— Begin DATA SUPPLIED —

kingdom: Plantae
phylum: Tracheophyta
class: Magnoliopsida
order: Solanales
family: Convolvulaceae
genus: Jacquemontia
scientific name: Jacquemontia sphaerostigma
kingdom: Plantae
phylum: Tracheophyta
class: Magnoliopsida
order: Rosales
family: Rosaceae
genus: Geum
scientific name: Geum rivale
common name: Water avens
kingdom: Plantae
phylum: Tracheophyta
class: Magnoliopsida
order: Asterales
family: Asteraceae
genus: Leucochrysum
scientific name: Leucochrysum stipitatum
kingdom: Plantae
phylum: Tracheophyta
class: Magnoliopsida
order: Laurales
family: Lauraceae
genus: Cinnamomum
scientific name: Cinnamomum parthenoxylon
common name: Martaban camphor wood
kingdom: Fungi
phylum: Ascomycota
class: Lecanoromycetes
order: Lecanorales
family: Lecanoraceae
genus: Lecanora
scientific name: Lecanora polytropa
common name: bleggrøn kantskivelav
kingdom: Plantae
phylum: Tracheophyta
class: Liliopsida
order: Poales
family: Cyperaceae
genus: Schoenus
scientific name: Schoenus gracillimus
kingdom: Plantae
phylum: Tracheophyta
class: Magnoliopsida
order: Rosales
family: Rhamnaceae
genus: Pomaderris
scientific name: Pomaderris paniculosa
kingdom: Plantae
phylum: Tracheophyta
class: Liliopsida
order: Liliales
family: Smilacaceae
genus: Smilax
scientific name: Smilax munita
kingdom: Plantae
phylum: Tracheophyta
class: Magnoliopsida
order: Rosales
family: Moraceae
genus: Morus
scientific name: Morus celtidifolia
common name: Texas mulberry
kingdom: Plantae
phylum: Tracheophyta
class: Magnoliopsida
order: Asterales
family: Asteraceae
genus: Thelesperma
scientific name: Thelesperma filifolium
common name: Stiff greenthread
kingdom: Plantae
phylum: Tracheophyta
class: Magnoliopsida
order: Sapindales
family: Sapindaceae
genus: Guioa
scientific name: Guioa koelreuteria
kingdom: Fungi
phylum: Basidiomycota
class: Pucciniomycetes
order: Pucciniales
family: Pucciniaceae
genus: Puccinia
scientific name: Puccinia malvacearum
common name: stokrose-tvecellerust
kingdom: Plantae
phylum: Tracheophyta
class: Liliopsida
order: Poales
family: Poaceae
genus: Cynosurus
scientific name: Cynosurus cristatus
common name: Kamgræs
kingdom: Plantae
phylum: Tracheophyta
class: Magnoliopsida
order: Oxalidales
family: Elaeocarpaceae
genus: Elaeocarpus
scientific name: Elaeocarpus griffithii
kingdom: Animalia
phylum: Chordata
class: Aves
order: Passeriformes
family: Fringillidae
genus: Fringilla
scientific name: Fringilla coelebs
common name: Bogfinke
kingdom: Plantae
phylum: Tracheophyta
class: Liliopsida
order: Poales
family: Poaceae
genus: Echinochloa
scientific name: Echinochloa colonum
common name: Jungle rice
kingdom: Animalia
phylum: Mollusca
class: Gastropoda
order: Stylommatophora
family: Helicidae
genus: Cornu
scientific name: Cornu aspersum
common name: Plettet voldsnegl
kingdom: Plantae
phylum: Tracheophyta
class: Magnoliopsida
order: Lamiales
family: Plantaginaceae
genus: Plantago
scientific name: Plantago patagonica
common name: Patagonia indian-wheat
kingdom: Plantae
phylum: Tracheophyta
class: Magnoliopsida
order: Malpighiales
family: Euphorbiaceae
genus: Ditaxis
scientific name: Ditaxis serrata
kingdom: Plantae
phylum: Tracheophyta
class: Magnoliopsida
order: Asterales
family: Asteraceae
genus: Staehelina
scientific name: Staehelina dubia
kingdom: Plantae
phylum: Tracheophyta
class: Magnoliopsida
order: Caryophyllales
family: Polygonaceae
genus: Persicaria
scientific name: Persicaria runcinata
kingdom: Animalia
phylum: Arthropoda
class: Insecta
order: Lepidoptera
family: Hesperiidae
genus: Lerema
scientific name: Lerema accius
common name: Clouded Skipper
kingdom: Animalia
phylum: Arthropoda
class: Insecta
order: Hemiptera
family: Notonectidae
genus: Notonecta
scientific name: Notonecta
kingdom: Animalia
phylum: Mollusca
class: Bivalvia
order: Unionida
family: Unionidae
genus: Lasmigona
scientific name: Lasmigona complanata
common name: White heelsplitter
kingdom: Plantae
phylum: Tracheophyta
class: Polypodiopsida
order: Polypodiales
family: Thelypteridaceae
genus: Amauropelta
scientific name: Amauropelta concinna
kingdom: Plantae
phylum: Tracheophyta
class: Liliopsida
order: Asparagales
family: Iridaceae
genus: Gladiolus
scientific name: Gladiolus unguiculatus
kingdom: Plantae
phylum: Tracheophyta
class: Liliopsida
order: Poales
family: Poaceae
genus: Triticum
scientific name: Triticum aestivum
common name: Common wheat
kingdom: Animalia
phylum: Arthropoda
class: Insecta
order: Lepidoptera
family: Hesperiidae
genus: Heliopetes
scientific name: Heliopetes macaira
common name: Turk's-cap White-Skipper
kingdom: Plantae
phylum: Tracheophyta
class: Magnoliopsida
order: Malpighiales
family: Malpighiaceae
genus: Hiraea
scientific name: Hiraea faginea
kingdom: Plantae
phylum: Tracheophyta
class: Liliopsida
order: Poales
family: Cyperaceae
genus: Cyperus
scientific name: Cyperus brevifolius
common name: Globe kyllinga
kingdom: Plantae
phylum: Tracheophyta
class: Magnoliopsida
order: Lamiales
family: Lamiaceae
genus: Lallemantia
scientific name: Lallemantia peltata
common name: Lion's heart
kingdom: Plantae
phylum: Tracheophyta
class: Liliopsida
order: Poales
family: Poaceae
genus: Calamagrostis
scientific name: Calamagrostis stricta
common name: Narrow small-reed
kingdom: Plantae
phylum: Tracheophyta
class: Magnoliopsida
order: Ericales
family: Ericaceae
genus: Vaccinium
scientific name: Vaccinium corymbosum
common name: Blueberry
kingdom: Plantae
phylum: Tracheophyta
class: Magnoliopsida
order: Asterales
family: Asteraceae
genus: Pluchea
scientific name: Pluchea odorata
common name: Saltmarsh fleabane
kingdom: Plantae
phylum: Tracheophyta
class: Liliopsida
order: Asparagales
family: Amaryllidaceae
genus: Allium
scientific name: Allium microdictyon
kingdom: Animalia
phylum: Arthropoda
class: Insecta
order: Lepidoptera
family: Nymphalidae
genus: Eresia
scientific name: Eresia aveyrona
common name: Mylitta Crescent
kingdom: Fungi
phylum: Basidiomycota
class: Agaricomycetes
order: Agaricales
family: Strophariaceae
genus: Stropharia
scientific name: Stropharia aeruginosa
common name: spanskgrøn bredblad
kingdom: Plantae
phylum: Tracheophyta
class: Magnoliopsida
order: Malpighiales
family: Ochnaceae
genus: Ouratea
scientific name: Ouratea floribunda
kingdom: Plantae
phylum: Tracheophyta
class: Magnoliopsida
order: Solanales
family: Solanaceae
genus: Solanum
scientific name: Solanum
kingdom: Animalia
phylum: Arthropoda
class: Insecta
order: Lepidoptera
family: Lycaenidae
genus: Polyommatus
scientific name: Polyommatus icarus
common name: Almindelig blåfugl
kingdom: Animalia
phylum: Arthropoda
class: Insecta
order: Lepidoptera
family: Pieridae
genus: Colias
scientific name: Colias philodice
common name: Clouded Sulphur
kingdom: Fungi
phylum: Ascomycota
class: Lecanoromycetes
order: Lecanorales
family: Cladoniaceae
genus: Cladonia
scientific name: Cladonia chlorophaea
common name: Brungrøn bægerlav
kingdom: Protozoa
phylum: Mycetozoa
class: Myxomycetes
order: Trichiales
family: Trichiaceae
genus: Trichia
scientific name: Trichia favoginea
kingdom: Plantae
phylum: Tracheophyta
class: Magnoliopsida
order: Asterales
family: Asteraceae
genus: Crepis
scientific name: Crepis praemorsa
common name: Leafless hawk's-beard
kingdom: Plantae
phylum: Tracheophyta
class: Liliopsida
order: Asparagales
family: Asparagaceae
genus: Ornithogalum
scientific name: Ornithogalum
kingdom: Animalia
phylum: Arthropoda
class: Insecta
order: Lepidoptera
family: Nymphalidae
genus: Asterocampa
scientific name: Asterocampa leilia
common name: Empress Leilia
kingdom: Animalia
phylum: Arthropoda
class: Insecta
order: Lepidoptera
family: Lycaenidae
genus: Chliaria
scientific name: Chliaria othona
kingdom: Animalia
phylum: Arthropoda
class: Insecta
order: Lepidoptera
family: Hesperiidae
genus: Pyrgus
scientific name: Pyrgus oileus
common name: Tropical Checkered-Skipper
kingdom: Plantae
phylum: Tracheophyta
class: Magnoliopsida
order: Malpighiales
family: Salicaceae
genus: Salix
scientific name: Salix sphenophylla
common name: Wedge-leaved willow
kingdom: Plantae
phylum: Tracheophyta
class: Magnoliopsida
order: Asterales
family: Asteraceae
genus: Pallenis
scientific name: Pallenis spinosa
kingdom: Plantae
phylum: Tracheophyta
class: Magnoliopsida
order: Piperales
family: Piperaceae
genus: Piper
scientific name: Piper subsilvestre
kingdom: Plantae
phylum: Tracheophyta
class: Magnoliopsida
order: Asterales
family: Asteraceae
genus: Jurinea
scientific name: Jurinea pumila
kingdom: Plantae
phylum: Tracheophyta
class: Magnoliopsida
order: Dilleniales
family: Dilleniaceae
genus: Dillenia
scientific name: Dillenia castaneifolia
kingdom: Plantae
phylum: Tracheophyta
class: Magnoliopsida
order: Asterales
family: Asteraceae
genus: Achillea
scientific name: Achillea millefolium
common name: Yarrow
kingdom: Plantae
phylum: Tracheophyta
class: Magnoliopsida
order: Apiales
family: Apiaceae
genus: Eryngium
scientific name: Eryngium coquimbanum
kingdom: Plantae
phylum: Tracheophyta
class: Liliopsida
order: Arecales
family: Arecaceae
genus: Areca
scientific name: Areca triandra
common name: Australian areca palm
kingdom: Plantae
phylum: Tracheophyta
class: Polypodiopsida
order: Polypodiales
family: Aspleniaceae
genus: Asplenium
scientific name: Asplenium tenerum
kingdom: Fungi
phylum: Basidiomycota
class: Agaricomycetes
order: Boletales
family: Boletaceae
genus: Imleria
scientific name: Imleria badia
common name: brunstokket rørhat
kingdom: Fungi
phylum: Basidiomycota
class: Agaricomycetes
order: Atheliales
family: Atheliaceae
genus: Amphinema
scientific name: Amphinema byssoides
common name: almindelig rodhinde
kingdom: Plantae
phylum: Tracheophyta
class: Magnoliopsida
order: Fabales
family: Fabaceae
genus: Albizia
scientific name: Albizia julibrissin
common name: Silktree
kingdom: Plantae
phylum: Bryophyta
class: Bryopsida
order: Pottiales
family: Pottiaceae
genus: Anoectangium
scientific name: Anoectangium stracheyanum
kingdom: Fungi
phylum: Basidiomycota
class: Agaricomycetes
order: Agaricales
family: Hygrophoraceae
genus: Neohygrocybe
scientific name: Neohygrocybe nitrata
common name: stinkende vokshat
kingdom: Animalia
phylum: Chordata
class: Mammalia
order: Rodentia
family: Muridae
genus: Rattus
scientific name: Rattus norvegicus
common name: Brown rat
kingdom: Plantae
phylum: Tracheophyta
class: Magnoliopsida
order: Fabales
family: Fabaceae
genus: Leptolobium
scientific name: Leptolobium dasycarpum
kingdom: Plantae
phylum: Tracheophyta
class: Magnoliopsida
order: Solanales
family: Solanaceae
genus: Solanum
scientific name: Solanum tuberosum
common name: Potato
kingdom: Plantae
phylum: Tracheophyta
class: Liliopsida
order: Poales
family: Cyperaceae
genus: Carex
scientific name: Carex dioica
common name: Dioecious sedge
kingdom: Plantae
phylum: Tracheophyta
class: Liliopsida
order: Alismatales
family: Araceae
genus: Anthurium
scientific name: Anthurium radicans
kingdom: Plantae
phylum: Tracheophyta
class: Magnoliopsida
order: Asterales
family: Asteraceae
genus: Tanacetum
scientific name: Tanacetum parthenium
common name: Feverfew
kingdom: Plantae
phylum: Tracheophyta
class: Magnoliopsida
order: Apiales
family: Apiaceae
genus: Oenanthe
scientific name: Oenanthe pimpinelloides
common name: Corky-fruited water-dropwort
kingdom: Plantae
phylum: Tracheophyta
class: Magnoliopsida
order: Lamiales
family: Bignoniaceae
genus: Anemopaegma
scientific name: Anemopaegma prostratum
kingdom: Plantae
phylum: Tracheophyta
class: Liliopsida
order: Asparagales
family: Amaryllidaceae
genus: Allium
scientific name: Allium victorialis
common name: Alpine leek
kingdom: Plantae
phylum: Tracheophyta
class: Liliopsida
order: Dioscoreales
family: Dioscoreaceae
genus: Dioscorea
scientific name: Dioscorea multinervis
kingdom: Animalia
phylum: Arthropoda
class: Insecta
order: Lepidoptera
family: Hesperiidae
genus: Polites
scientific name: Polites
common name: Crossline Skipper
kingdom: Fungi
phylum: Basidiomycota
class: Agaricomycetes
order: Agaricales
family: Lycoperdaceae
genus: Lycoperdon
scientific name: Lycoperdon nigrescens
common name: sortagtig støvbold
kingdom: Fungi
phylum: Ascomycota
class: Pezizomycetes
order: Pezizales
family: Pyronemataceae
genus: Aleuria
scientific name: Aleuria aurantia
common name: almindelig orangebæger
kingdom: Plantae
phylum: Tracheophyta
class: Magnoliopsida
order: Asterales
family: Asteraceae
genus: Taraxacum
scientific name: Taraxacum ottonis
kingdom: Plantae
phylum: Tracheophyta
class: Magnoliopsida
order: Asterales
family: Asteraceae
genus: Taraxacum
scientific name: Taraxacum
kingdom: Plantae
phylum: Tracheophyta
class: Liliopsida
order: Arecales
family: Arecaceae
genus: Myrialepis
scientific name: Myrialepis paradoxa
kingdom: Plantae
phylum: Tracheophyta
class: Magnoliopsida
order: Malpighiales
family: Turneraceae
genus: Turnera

— End DATA SUPPLIED —

WHAT YOU WILL DO. Output everything from the start of the material down through the line containing "common name: Kamgræs" as a JSON list of strings, one string per line, with blank lines omitted.

REPLY.
[
  "kingdom: Plantae",
  "phylum: Tracheophyta",
  "class: Magnoliopsida",
  "order: Solanales",
  "family: Convolvulaceae",
  "genus: Jacquemontia",
  "scientific name: Jacquemontia sphaerostigma",
  "kingdom: Plantae",
  "phylum: Tracheophyta",
  "class: Magnoliopsida",
  "order: Rosales",
  "family: Rosaceae",
  "genus: Geum",
  "scientific name: Geum rivale",
  "common name: Water avens",
  "kingdom: Plantae",
  "phylum: Tracheophyta",
  "class: Magnoliopsida",
  "order: Asterales",
  "family: Asteraceae",
  "genus: Leucochrysum",
  "scientific name: Leucochrysum stipitatum",
  "kingdom: Plantae",
  "phylum: Tracheophyta",
  "class: Magnoliopsida",
  "order: Laurales",
  "family: Lauraceae",
  "genus: Cinnamomum",
  "scientific name: Cinnamomum parthenoxylon",
  "common name: Martaban camphor wood",
  "kingdom: Fungi",
  "phylum: Ascomycota",
  "class: Lecanoromycetes",
  "order: Lecanorales",
  "family: Lecanoraceae",
  "genus: Lecanora",
  "scientific name: Lecanora polytropa",
  "common name: bleggrøn kantskivelav",
  "kingdom: Plantae",
  "phylum: Tracheophyta",
  "class: Liliopsida",
  "order: Poales",
  "family: Cyperaceae",
  "genus: Schoenus",
  "scientific name: Schoenus gracillimus",
  "kingdom: Plantae",
  "phylum: Tracheophyta",
  "class: Magnoliopsida",
  "order: Rosales",
  "family: Rhamnaceae",
  "genus: Pomaderris",
  "scientific name: Pomaderris paniculosa",
  "kingdom: Plantae",
  "phylum: Tracheophyta",
  "class: Liliopsida",
  "order: Liliales",
  "family: Smilacaceae",
  "genus: Smilax",
  "scientific name: Smilax munita",
  "kingdom: Plantae",
  "phylum: Tracheophyta",
  "class: Magnoliopsida",
  "order: Rosales",
  "family: Moraceae",
  "genus: Morus",
  "scientific name: Morus celtidifolia",
  "common name: Texas mulberry",
  "kingdom: Plantae",
  "phylum: Tracheophyta",
  "class: Magnoliopsida",
  "order: Asterales",
  "family: Asteraceae",
  "genus: Thelesperma",
  "scientific name: Thelesperma filifolium",
  "common name: Stiff greenthread",
  "kingdom: Plantae",
  "phylum: Tracheophyta",
  "class: Magnoliopsida",
  "order: Sapindales",
  "family: Sapindaceae",
  "genus: Guioa",
  "scientific name: Guioa koelreuteria",
  "kingdom: Fungi",
  "phylum: Basidiomycota",
  "class: Pucciniomycetes",
  "order: Pucciniales",
  "family: Pucciniaceae",
  "genus: Puccinia",
  "scientific name: Puccinia malvacearum",
  "common name: stokrose-tvecellerust",
  "kingdom: Plantae",
  "phylum: Tracheophyta",
  "class: Liliopsida",
  "order: Poales",
  "family: Poaceae",
  "genus: Cynosurus",
  "scientific name: Cynosurus cristatus",
  "common name: Kamgræs"
]